Secondly, all unemployed workers received an extra $600 per week on top of the unemployment benefits paid by the state. For more than two thirds of the unemployed workers, the total unemployment benefits exceeded their weekly income. That means not only were they not harmed, but they are actually better off financially being unemployed.
Those two actions gave nearly all consumers more money to spend. As the economy re-opens consumers were eager to spend this extra money. That helped to shorten the recession.
Trump also made sure that small businesses had the resources to maintain business operations during the shutdown and the re-opening. The stimulus packages also included loans to small business to pay their entire payroll and some other expenses. If the business retained all of their workers, the loan turned into a grant that did not have to be repaid.
As a result, as the economy re-opened consumers were spending and businesses were maintaining their staff or at least were calling them back to work if they were laid off.
Although many economists are very cautious about reading too much into the May jobs report, the reality is that the report is just the beginning.

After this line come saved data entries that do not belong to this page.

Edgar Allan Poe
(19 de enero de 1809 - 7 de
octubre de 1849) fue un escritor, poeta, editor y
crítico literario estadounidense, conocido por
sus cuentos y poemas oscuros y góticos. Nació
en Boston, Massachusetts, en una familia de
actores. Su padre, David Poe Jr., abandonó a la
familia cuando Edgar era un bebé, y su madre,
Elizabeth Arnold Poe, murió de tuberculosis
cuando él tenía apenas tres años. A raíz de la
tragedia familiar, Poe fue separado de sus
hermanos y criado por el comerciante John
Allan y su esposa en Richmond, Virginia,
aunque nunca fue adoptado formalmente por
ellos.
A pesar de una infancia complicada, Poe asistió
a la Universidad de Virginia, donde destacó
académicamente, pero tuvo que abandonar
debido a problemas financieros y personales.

When the jobs report for June is released in early July, we will likely see another record number of jobs added, perhaps approaching 4 million jobs created.

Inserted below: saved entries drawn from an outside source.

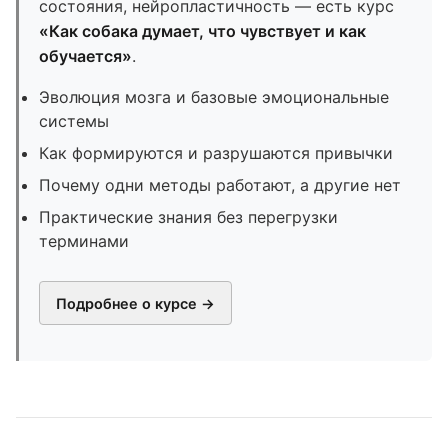
состояния, нейропластичность — есть курс
«Как собака думает, что чувствует и как
обучается»
.
Эволюция мозга и базовые эмоциональные
системы
Как формируются и разрушаются привычки
Почему одни методы работают, а другие нет
Практические знания без перегрузки
терминами
Подробнее о курсе →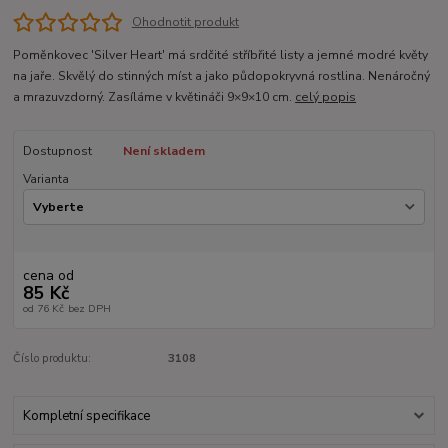
Ohodnotit produkt
Poměnkovec 'Silver Heart' má srdčité stříbřité listy a jemné modré květy
na jaře. Skvělý do stinných míst a jako půdopokryvná rostlina. Nenáročný
a mrazuvzdorný. Zasíláme v květináči 9×9×10 cm.
celý popis
Dostupnost
Není skladem
Varianta
cena od
85 Kč
od
76 Kč
bez DPH
Číslo produktu:
3108
Kompletní specifikace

Economic growth which was negative in the first quarter and will be very negative for the second quarter, will turn positive in the third quarter. Growth will skyrocket in the fourth quarter and into 2021. That means the US will see a V shaped recovery indicating a very rapid return to growth.

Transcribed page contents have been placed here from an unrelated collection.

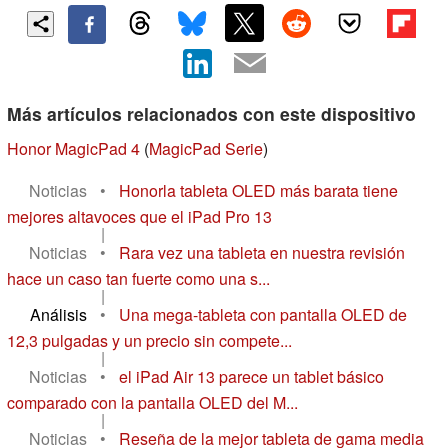
Más artículos relacionados con este dispositivo
Honor MagicPad 4
(
MagicPad Serie
)
Noticias
•
Honorla tableta OLED más barata tiene
mejores altavoces que el iPad Pro 13
|
Noticias
•
Rara vez una tableta en nuestra revisión
hace un caso tan fuerte como una s...
|
Análisis
•
Una mega-tableta con pantalla OLED de
12,3 pulgadas y un precio sin compete...
|
Noticias
•
el iPad Air 13 parece un tablet básico
comparado con la pantalla OLED del M...
|
Noticias
•
Reseña de la mejor tableta de gama media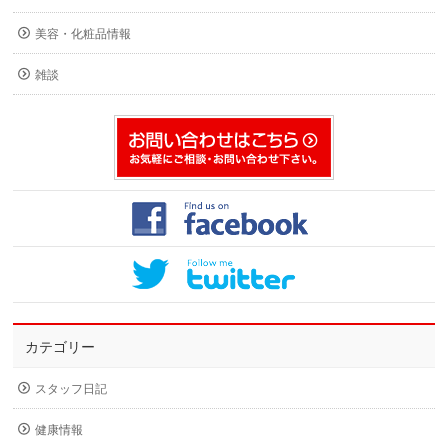
美容・化粧品情報
雑談
カテゴリー
スタッフ日記
健康情報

Because Trump removed burdensome regulations, repealed the negative aspects of the Dodd/Frank law and cut taxes for all Americans including corporations, the stage is set for the most robust recovery since the late 1940’s. Regulations, Dodd/Frank and high taxes were the reasons the recovery from the 2008-2009 recession was the worst in history.
The unemployment rate will quickly fall from 14.7% in April, to 13.3% in May and under 10% by September. As bad as things are today, we have just begun the strong recovery. The jobs numbers will look even better in the months to come.